Aim: Put every line of the listing below into a numbered list, leaving out any blank lines.

Working data start

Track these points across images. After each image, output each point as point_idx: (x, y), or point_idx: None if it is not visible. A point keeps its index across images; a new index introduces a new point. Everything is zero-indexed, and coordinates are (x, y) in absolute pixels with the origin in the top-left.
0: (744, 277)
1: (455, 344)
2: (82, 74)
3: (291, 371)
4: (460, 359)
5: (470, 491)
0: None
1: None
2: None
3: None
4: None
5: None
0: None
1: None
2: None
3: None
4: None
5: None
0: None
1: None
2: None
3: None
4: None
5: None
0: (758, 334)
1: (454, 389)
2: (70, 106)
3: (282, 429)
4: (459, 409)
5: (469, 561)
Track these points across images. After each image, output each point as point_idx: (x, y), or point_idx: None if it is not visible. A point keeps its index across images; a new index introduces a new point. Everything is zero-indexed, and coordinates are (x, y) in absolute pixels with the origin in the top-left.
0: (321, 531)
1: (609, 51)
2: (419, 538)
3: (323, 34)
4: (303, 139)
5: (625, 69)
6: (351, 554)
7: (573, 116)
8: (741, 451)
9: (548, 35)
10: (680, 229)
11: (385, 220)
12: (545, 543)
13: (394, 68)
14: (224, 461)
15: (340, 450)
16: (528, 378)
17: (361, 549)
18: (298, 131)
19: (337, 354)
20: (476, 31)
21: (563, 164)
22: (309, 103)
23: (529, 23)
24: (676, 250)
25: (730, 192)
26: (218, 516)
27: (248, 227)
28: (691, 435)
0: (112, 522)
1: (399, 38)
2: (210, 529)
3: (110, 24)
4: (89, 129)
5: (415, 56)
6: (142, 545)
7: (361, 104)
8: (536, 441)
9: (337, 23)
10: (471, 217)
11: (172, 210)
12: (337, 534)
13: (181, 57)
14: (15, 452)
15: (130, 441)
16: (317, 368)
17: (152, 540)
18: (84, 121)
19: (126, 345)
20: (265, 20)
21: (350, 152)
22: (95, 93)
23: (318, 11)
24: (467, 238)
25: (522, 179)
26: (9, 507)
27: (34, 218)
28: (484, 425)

Working data end

Task answer:
1. Track these points across images. After each image, output each point as point_idx: (x, y), or point_idx: None if it is not visible. A point keeps its index across images; a new index introduces a new point. Everything is zero-indexed, and coordinates are (x, y) in absolute pixels with the origin in the top-left.
2. 0: (744, 277)
3. 1: (455, 344)
4. 2: (82, 74)
5. 3: (291, 371)
6. 4: (460, 359)
7. 5: (470, 491)
8. 0: None
9. 1: None
10. 2: None
11. 3: None
12. 4: None
13. 5: None
14. 0: None
15. 1: None
16. 2: None
17. 3: None
18. 4: None
19. 5: None
20. 0: None
21. 1: None
22. 2: None
23. 3: None
24. 4: None
25. 5: None
26. 0: (758, 334)
27. 1: (454, 389)
28. 2: (70, 106)
29. 3: (282, 429)
30. 4: (459, 409)
31. 5: (469, 561)
32. Track these points across images. After each image, output each point as point_idx: (x, y), or point_idx: None if it is not visible. A point keeps its index across images; a new index introduces a new point. Everything is zero-indexed, and coordinates are (x, y) in absolute pixels with the origin in the top-left.
33. 0: (321, 531)
34. 1: (609, 51)
35. 2: (419, 538)
36. 3: (323, 34)
37. 4: (303, 139)
38. 5: (625, 69)
39. 6: (351, 554)
40. 7: (573, 116)
41. 8: (741, 451)
42. 9: (548, 35)
43. 10: (680, 229)
44. 11: (385, 220)
45. 12: (545, 543)
46. 13: (394, 68)
47. 14: (224, 461)
48. 15: (340, 450)
49. 16: (528, 378)
50. 17: (361, 549)
51. 18: (298, 131)
52. 19: (337, 354)
53. 20: (476, 31)
54. 21: (563, 164)
55. 22: (309, 103)
56. 23: (529, 23)
57. 24: (676, 250)
58. 25: (730, 192)
59. 26: (218, 516)
60. 27: (248, 227)
61. 28: (691, 435)
62. 0: (112, 522)
63. 1: (399, 38)
64. 2: (210, 529)
65. 3: (110, 24)
66. 4: (89, 129)
67. 5: (415, 56)
68. 6: (142, 545)
69. 7: (361, 104)
70. 8: (536, 441)
71. 9: (337, 23)
72. 10: (471, 217)
73. 11: (172, 210)
74. 12: (337, 534)
75. 13: (181, 57)
76. 14: (15, 452)
77. 15: (130, 441)
78. 16: (317, 368)
79. 17: (152, 540)
80. 18: (84, 121)
81. 19: (126, 345)
82. 20: (265, 20)
83. 21: (350, 152)
84. 22: (95, 93)
85. 23: (318, 11)
86. 24: (467, 238)
87. 25: (522, 179)
88. 26: (9, 507)
89. 27: (34, 218)
90. 28: (484, 425)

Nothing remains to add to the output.